Set out each line of the records as an item in a numbered list, beginning with the first line and ending after the line that contains "locality: Quebradas, Department". Omit any blank lines.
start Dataset records
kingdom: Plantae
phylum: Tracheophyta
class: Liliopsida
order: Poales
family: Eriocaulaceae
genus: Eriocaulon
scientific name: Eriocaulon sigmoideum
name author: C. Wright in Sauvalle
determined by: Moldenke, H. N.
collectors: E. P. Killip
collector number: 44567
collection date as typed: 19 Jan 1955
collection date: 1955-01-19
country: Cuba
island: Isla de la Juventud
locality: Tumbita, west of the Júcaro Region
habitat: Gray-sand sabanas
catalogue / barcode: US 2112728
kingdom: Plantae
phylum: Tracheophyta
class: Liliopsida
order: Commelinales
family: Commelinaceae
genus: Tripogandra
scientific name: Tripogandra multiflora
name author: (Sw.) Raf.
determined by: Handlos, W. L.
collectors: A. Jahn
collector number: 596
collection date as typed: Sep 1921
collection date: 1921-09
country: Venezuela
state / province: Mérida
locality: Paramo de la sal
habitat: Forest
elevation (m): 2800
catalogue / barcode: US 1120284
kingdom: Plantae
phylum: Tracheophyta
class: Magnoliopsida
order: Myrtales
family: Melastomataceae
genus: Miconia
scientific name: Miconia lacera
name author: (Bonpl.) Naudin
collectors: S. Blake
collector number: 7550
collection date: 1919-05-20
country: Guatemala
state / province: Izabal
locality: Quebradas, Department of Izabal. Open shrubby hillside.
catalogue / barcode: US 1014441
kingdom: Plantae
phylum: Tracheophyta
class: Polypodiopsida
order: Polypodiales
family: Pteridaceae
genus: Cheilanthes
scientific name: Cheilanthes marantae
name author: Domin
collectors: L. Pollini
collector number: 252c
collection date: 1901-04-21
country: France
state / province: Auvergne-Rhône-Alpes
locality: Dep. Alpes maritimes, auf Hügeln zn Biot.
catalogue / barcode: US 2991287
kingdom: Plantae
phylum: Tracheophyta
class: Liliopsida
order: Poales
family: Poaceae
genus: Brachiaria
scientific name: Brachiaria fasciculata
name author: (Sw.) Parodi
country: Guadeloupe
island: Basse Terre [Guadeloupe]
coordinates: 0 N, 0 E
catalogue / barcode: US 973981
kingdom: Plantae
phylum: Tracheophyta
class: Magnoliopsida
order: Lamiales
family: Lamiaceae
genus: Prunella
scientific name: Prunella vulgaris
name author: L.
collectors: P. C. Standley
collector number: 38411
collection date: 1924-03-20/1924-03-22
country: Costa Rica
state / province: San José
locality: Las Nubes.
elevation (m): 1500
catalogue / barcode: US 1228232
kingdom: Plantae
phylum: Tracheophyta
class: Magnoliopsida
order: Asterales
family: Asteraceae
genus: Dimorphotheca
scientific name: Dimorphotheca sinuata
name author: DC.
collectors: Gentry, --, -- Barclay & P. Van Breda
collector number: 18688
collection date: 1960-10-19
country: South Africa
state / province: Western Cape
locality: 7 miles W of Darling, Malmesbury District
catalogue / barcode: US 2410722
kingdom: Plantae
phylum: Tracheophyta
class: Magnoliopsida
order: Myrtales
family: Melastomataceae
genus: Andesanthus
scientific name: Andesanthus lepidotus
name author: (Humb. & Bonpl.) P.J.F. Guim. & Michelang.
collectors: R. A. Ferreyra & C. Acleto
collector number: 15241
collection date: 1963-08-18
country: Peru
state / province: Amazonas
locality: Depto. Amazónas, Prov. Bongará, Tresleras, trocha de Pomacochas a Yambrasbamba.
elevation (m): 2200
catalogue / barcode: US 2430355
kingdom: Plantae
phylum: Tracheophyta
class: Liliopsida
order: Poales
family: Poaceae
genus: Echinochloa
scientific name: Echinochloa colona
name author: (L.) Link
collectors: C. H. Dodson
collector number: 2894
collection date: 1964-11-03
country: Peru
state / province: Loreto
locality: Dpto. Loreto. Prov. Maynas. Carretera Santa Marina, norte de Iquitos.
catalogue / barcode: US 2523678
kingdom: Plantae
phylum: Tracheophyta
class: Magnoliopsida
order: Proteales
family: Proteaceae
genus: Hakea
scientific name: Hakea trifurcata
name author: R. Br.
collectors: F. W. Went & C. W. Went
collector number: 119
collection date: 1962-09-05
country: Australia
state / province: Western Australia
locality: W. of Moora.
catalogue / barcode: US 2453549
end Dataset records
# Task answer
1. kingdom: Plantae
2. phylum: Tracheophyta
3. class: Liliopsida
4. order: Poales
5. family: Eriocaulaceae
6. genus: Eriocaulon
7. scientific name: Eriocaulon sigmoideum
8. name author: C. Wright in Sauvalle
9. determined by: Moldenke, H. N.
10. collectors: E. P. Killip
11. collector number: 44567
12. collection date as typed: 19 Jan 1955
13. collection date: 1955-01-19
14. country: Cuba
15. island: Isla de la Juventud
16. locality: Tumbita, west of the Júcaro Region
17. habitat: Gray-sand sabanas
18. catalogue / barcode: US 2112728
19. kingdom: Plantae
20. phylum: Tracheophyta
21. class: Liliopsida
22. order: Commelinales
23. family: Commelinaceae
24. genus: Tripogandra
25. scientific name: Tripogandra multiflora
26. name author: (Sw.) Raf.
27. determined by: Handlos, W. L.
28. collectors: A. Jahn
29. collector number: 596
30. collection date as typed: Sep 1921
31. collection date: 1921-09
32. country: Venezuela
33. state / province: Mérida
34. locality: Paramo de la sal
35. habitat: Forest
36. elevation (m): 2800
37. catalogue / barcode: US 1120284
38. kingdom: Plantae
39. phylum: Tracheophyta
40. class: Magnoliopsida
41. order: Myrtales
42. family: Melastomataceae
43. genus: Miconia
44. scientific name: Miconia lacera
45. name author: (Bonpl.) Naudin
46. collectors: S. Blake
47. collector number: 7550
48. collection date: 1919-05-20
49. country: Guatemala
50. state / province: Izabal
51. locality: Quebradas, Department of Izabal. Open shrubby hillside.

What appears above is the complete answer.